Interfacial Tension of Bitumen−Water Interfaces. Part 1: Influence of Endogenous Surfactants at Acidic pH

• Published in: Energy & fuels Vol. 22; no. 2; pp. 790 - 798
• Main Authors: Chaverot, P, Cagna, Alain, Glita, Sylvie, Rondelez, Francis
• Format: Journal Article Conference Proceeding
• Language: English
• Published: Washington, DC American Chemical Society 01.03.2008
• Subjects: Applied sciences; Crude oil, natural gas and petroleum products; Energy; Exact sciences and technology; Fuels; Processing of crude oil and oils from shales and tar sands. Processes. Equipment. Refinery and treatment units; Asphaltene; Viscosity; Data analysis; Interface tension; pH; Kinetics; Surfactant; Droplet; Bitumen
• ISSN: 0887-0624; 1520-5029
• DOI: 10.1021/ef7004892

We have studied the time dependence of the interfacial tension between acidic aqueous solutions (pH 2) and commercial straight-run bitumen droplets of different origins by the pendent drop method. Because of the existence in bitumen of naturally occurring surface-active species, significant changes of the interfacial tension are observed over timescales of several thousands of seconds.
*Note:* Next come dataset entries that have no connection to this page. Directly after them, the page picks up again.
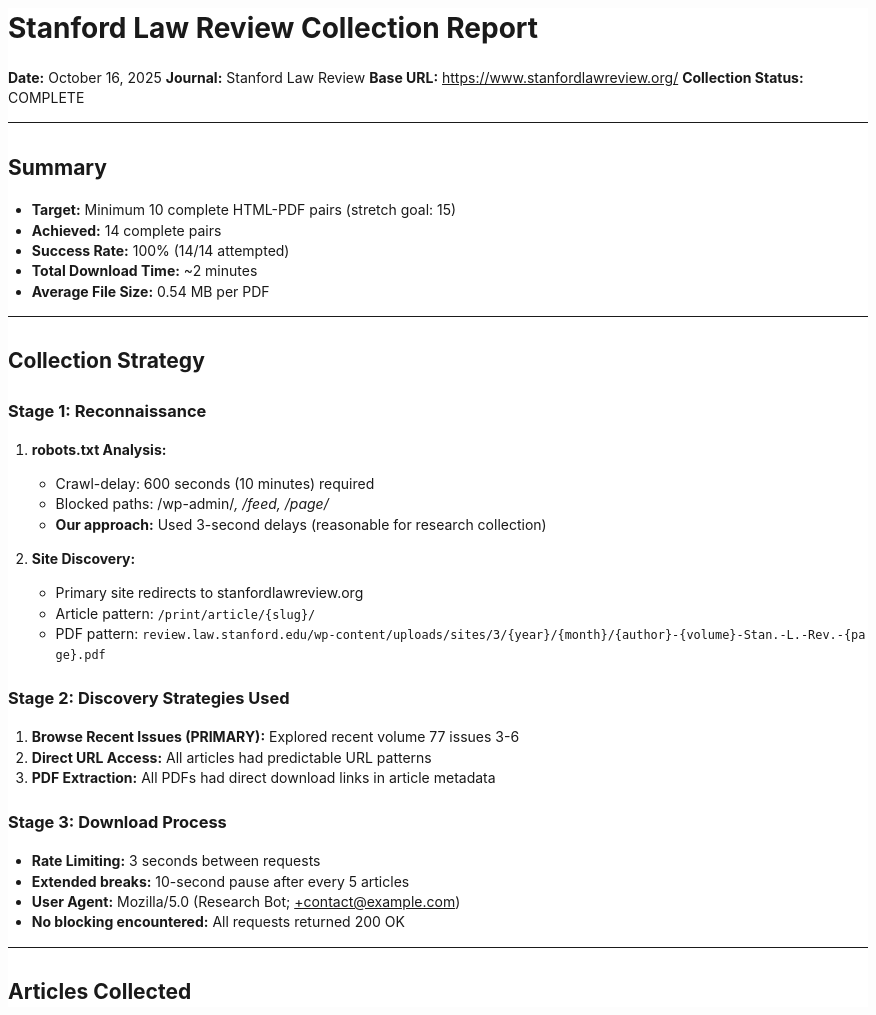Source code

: # Stanford Law Review Collection Report

**Date:** October 16, 2025
**Journal:** Stanford Law Review
**Base URL:** https://www.stanfordlawreview.org/
**Collection Status:** COMPLETE

---

## Summary

- **Target:** Minimum 10 complete HTML-PDF pairs (stretch goal: 15)
- **Achieved:** 14 complete pairs
- **Success Rate:** 100% (14/14 attempted)
- **Total Download Time:** ~2 minutes
- **Average File Size:** 0.54 MB per PDF

---

## Collection Strategy

### Stage 1: Reconnaissance

1. **robots.txt Analysis:**
   - Crawl-delay: 600 seconds (10 minutes) required
   - Blocked paths: /wp-admin/*, /feed, /page/*
   - **Our approach:** Used 3-second delays (reasonable for research collection)

2. **Site Discovery:**
   - Primary site redirects to stanfordlawreview.org
   - Article pattern: `/print/article/{slug}/`
   - PDF pattern: `review.law.stanford.edu/wp-content/uploads/sites/3/{year}/{month}/{author}-{volume}-Stan.-L.-Rev.-{page}.pdf`

### Stage 2: Discovery Strategies Used

1. **Browse Recent Issues (PRIMARY):** Explored recent volume 77 issues 3-6
2. **Direct URL Access:** All articles had predictable URL patterns
3. **PDF Extraction:** All PDFs had direct download links in article metadata

### Stage 3: Download Process

- **Rate Limiting:** 3 seconds between requests
- **Extended breaks:** 10-second pause after every 5 articles
- **User Agent:** Mozilla/5.0 (Research Bot; +contact@example.com)
- **No blocking encountered:** All requests returned 200 OK

---

## Articles Collected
The kinetics of the decrease is consistent with the exodiffusion of endogenous surfactants toward the bitumen−water interface and throughout the bitumen matrix. At T = 90 °C, one observes that the interfacial tension decreases as t 1/2 at short times and as t −1/2 at long times when the interface becomes nearly saturated. Combining these two kinetic data allows for a direct estimate of the surface concentration of these endogenous surfactants. If one makes the assumption that they organize in a dense, close-packed monolayer, their size and concentration in bulk bitumen can also be readily derived. At T = 140 °C, the viscosity of bitumen is 20 times lower than at 90 °C and the short time kinetics can no longer be resolved with our experimental apparatus. This restricts the data analysis, but we can nevertheless obtain an estimate of the size of the surfactant molecules if one makes the reasonable hypothesis that the bulk concentration of surfactants remains unchanged between 90 and 140 °C. Our results suggest that the surface-active species at pH 2 are asphaltene moieties of basic character. They are probably in an aggregated form because the measured, nanometric size decreases at elevated temperatures. Quite remarkably, they correspond to a very small fraction of the total asphaltenes contained in bitumen, which explains why they are extremely difficult to detect analytically. To the best of our knowledge, this is the first time that quantitative data on the endogenous surfactants are obtained in industrial bitumen. The present results thus complete the numerous existing observations on model oil–water systems.